Problem requirements: Reproduce everything in the data from the line containing "MIT License - feel" down to the end of the data, character for character.

Information given:

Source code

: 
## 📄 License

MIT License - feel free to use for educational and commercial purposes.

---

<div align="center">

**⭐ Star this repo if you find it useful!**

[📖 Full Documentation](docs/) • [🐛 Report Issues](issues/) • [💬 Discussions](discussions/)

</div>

Written answer:
MIT License - feel free to use for educational and commercial purposes.

---

<div align="center">

**⭐ Star this repo if you find it useful!**

[📖 Full Documentation](docs/) • [🐛 Report Issues](issues/) • [💬 Discussions](discussions/)

</div>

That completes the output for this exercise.